Teatro Nacional Miguel Angel Asturias

Se inicia la construcción del coloso

Es en 1971 cuando empiezan formalmente las labores de construcción y es justo mencionar su auténtico logro, pues no sólo la idea en sí era original, sino la dirección y coordinación requirieron maestría, combinado con un equipo de albañiles que encaraban lineamientos distintos a los manejados en la arquitectura común y tradicional.

Al mismo tiempo es construido el edificio de Finanzas Públicas, y la escena del entorno anunciaba una nueva etapa arquitectónica en Guatemala.

El Teatro se diferencia de las construcciones de su
época con formas innovadoras y poco comunes

A diferencia de las construcciones de gran tamaño que se erigían en paralelo, la forma y características del Teatro no eran para nada invasivas, y se integraban a la colina coronándola y armonizando sin problemas.

Sus formas curvas se convirtieron en un excelente complemento del paisaje. Esto salta a la vista si por un segundo imaginamos en lugar de la estructura actual, la forma de un edificio más, con sus ángulos rectos y elevaciones absolutamente frías y verticales. Es entonces cuando de manera convincente aceptamos que el Teatro Nacional es parte del entorno: armonioso y pacífico.

 

Integración de distintos elementos

Su arquitectura involucra símbolos propios de la cultura y entorno guatemaltecos, haciendo alusión a formas comunes de las pirámides, el perfil de un jaguar estilizado, siluetas de mujeres, una gama de colores afín a los símbolos patrios y, sobre todo, las curvas que son características del país de montañas y volcanes.

El ingenio del autor combina forma y funcionalidad, contando con escaleras de emergencia, pasos amplios, rociadores, extintores y ascensos inclinados para personas con dificultades de movimiento.

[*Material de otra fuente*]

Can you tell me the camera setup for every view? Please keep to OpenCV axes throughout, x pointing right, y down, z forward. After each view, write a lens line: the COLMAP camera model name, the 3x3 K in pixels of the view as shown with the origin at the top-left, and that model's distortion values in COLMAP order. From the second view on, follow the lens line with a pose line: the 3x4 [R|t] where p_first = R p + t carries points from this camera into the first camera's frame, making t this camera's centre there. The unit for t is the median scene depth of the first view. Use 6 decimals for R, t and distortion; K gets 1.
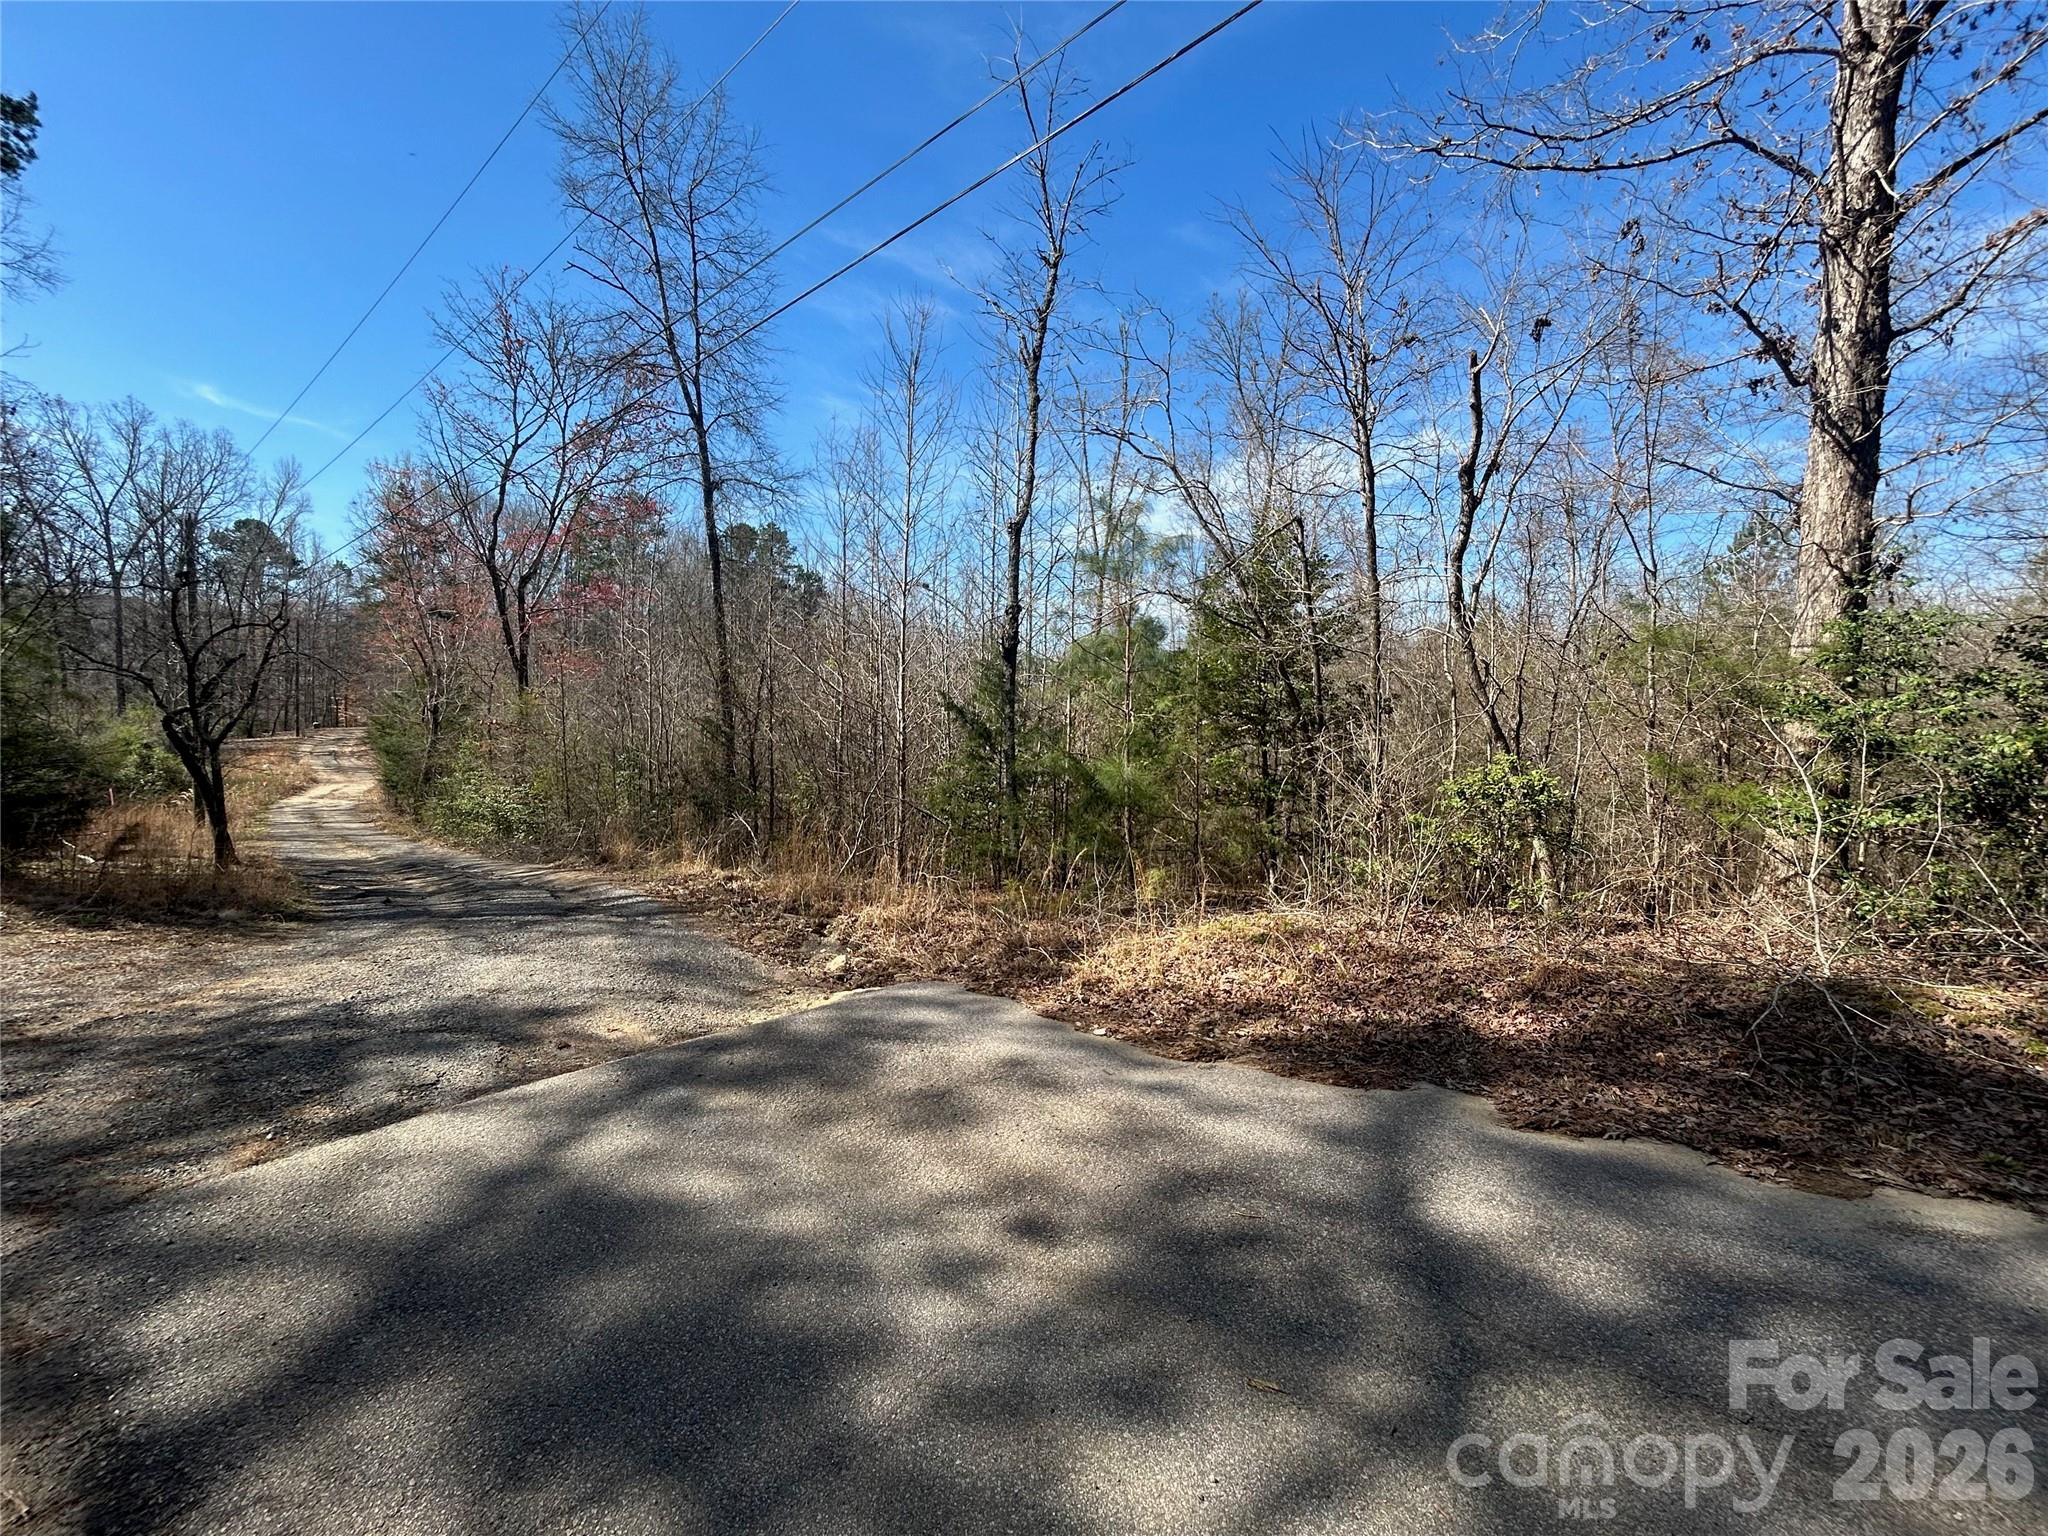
lens RADIAL K [[828.6, 0, 1020.7], [0, 828.6, 765.8], [0, 0, 1]] dist [0.009112, 0.000812]
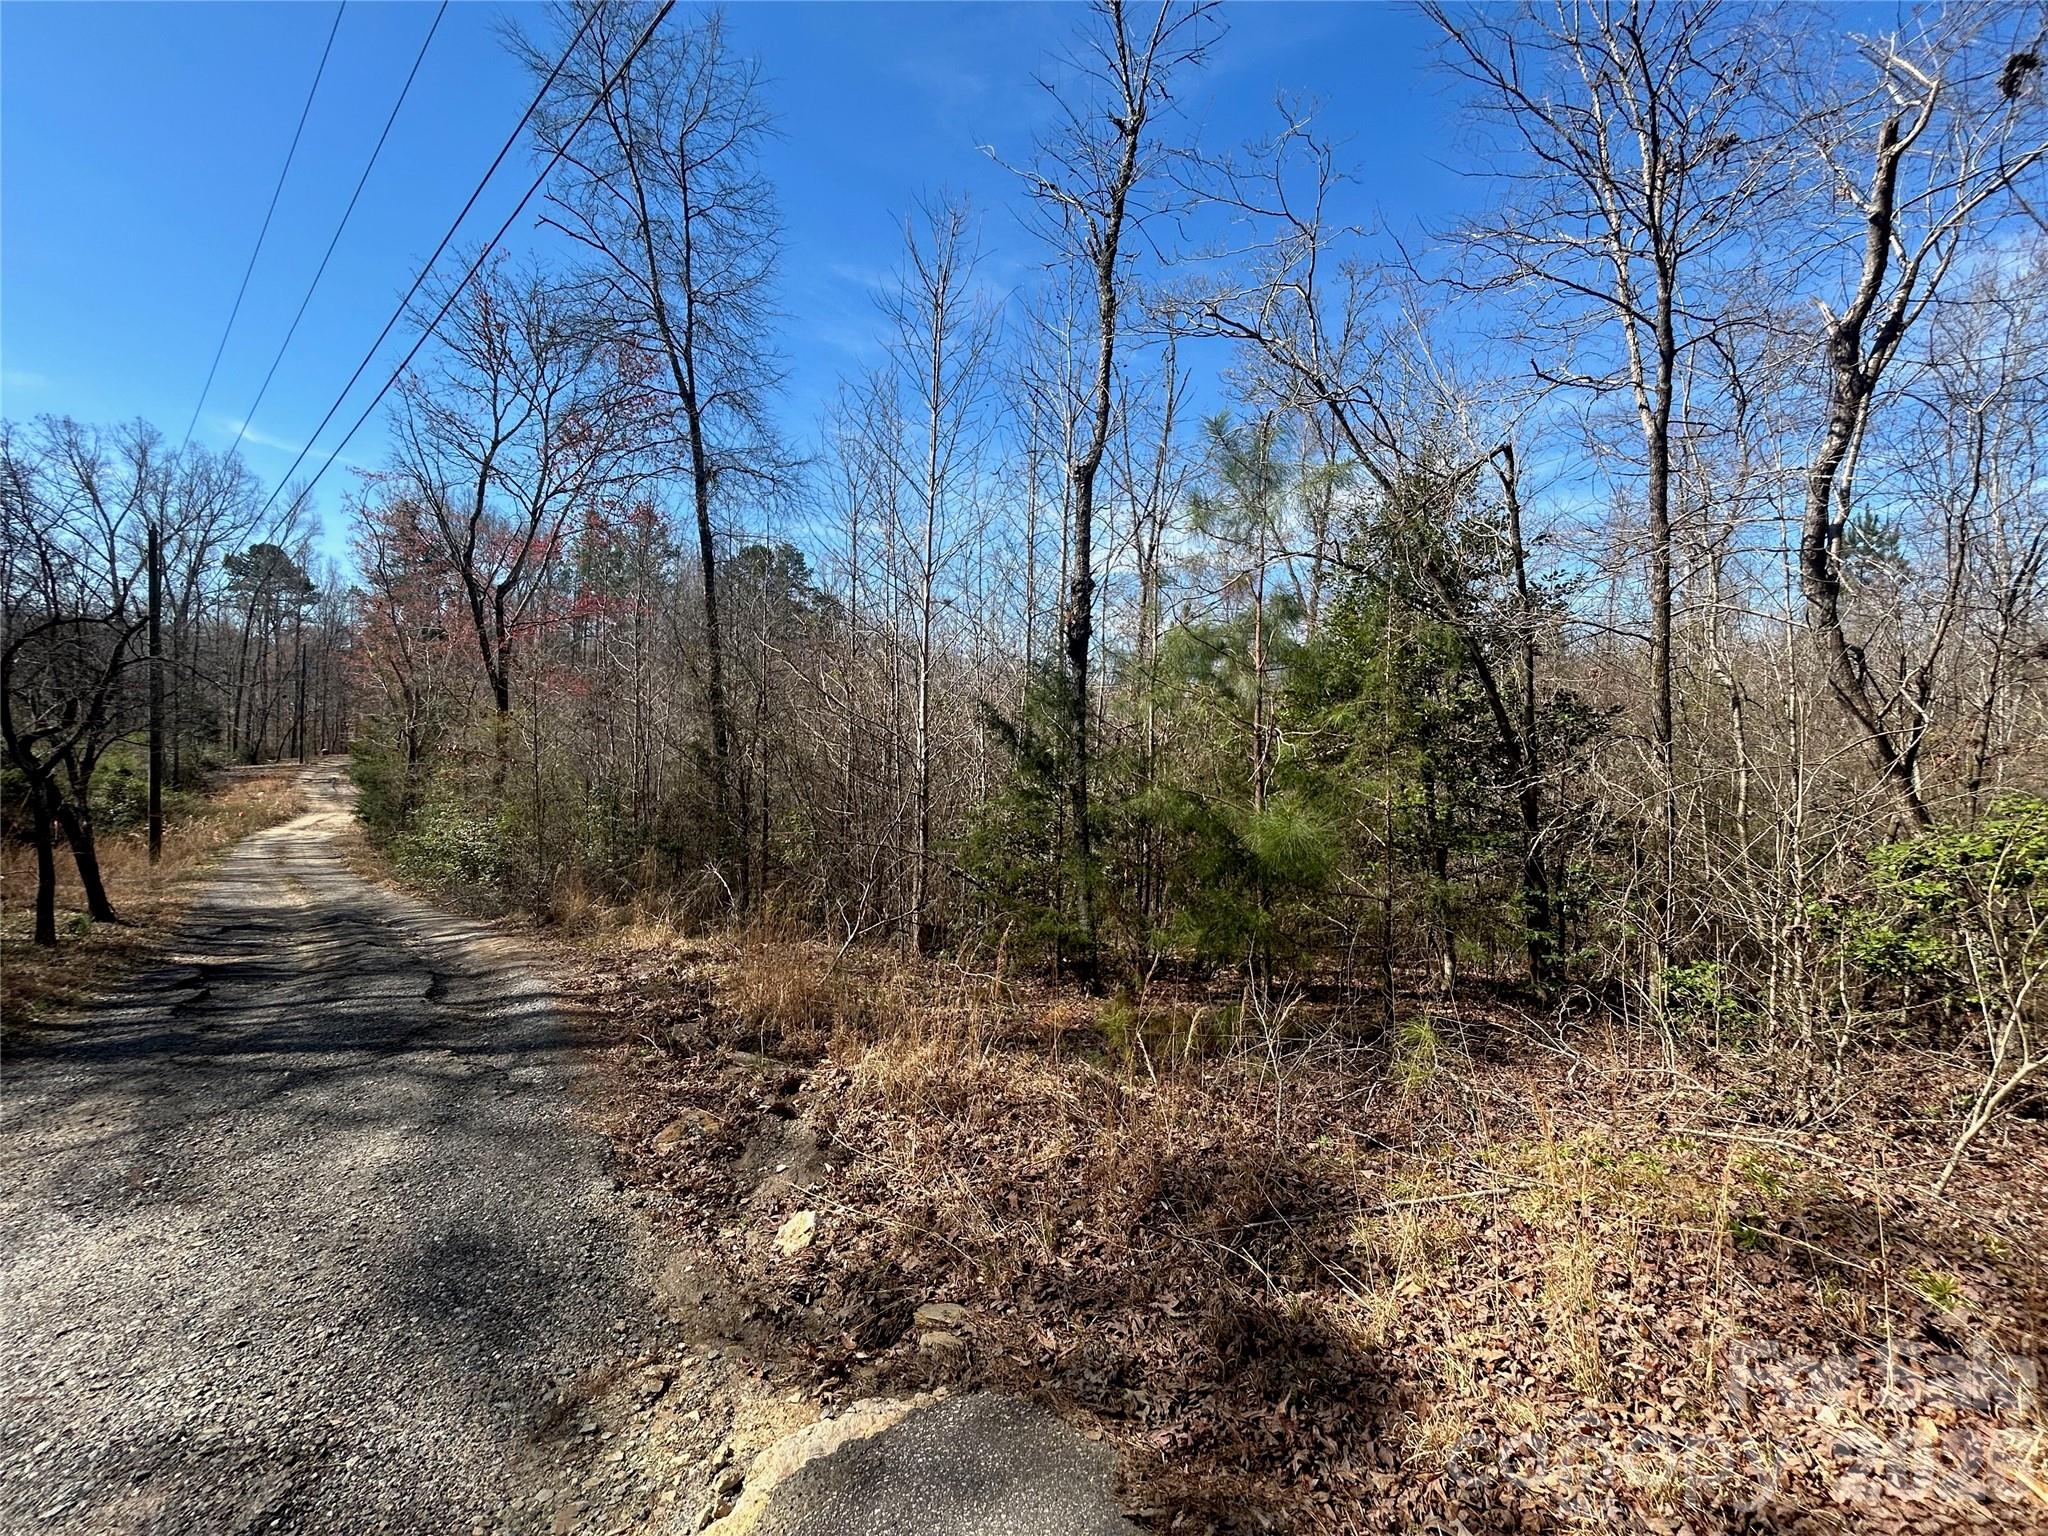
lens RADIAL K [[828.6, 0, 1025.6], [0, 828.6, 767.8], [0, 0, 1]] dist [0.009112, 0.000812]
pose [[0.999870, 0.000656, -0.016086, -0.023828], [-0.001135, 0.999555, -0.029813, -0.006463], [0.016060, 0.029828, 0.999426, 0.152426]]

Todo el alrededor es una excelente amalgama de arquitectura y naturaleza.

La seguridad es una constante, cuenta con un techo de doble losa de concreto que lo aísla y protege del ruido y vibraciones provocadas por los aviones, pues Guatemala cuenta con un aeropuerto dentro de la zona urbana, no muy lejos del Teatro.

 

La naturaleza y la forma se combinan

Rodeado por distintos tonos de verde de los árboles circundantes, el azul y blanco característicos del Teatro parecen fundirse en una vista propia de la naturaleza, asemejando los tonos clásicos del cielo.

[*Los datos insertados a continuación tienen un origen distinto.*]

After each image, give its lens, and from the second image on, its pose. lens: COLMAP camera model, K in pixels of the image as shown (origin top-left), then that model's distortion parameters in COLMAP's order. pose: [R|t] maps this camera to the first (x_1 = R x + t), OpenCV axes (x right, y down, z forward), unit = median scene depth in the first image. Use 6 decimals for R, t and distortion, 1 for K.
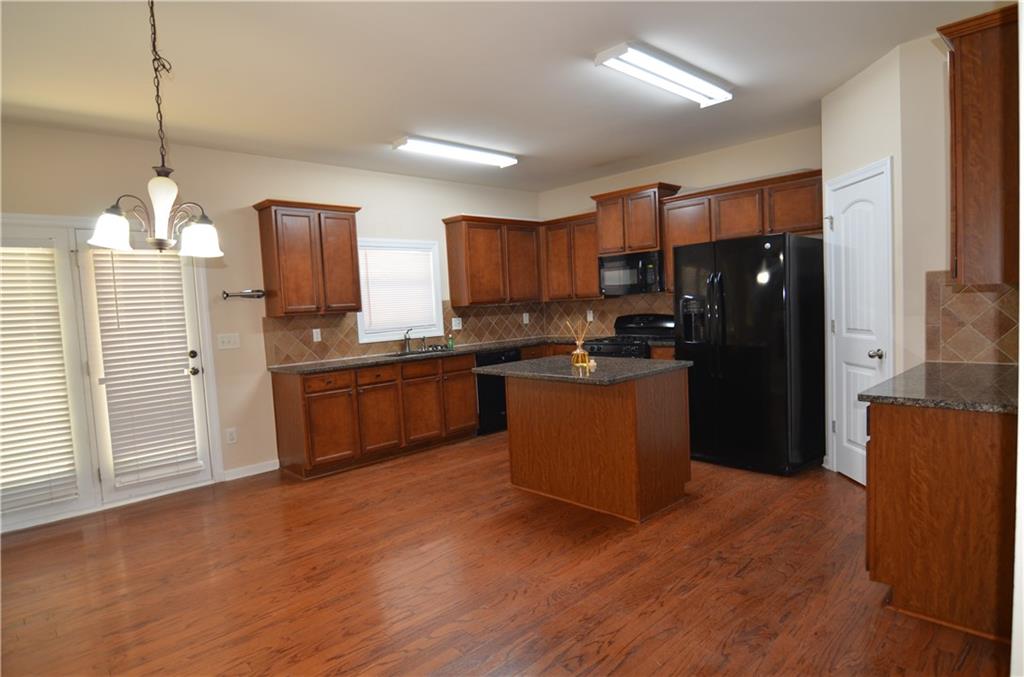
lens RADIAL K [[567.1, 0, 512.3], [0, 567.1, 339.1], [0, 0, 1]] dist [-0.000202, -0.000200]
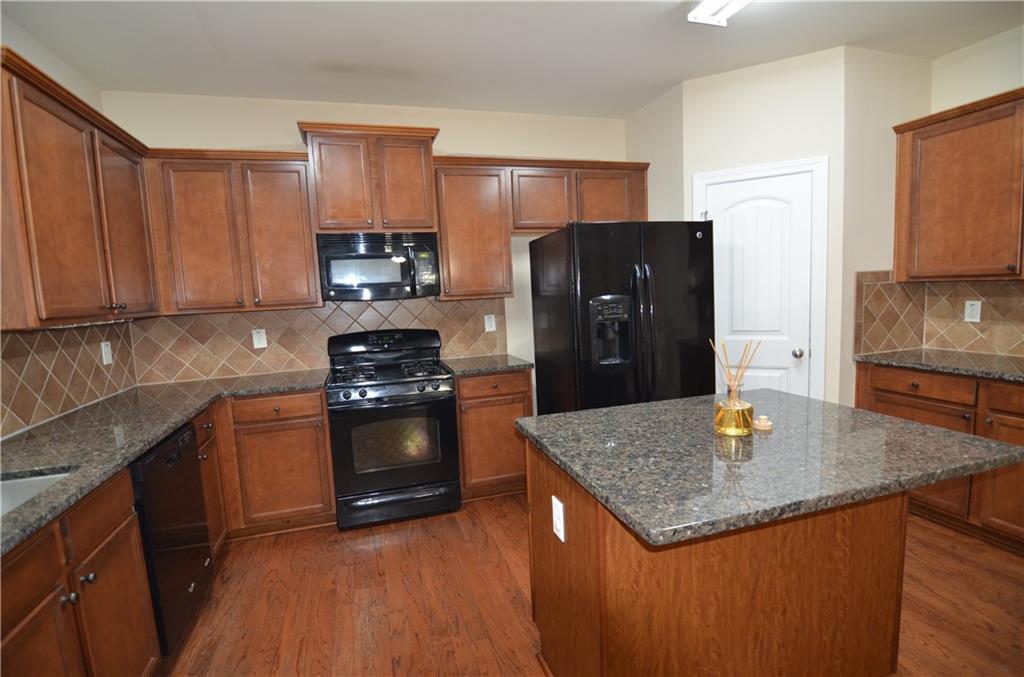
lens RADIAL K [[497.5, 0, 511.4], [0, 497.5, 340.1], [0, 0, 1]] dist [-0.001069, -0.000240]
pose [[0.446538, -0.061282, 0.892664, -0.200316], [0.081630, 0.996282, 0.027562, -0.033854], [-0.891033, 0.060561, 0.449880, 0.569797]]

La jardinización convive de tal forma que es difícil decir que es un complemento de la edificación, o ésta del entorno. Contrario a esto, son funcionales y se combinan sin problemas. Tanto así que la parte trasera del graderío del Teatro al Aire Libre, con su forma de media luna, se llena del canto de distintas aves que han convertido los árboles circundantes en su hogar.

El paseo desde la plaza principal otorga la vista de un majestuoso, enorme y frondoso árbol que rebosa de vida con el canto de las aves que anidan en sus ramas.

Esta escena se repite en toda el área combinando distintas flores, descansos y bancas, como es el caso de la Plaza Mujeres que evoca de manera artística siluetas de mujeres indígenas.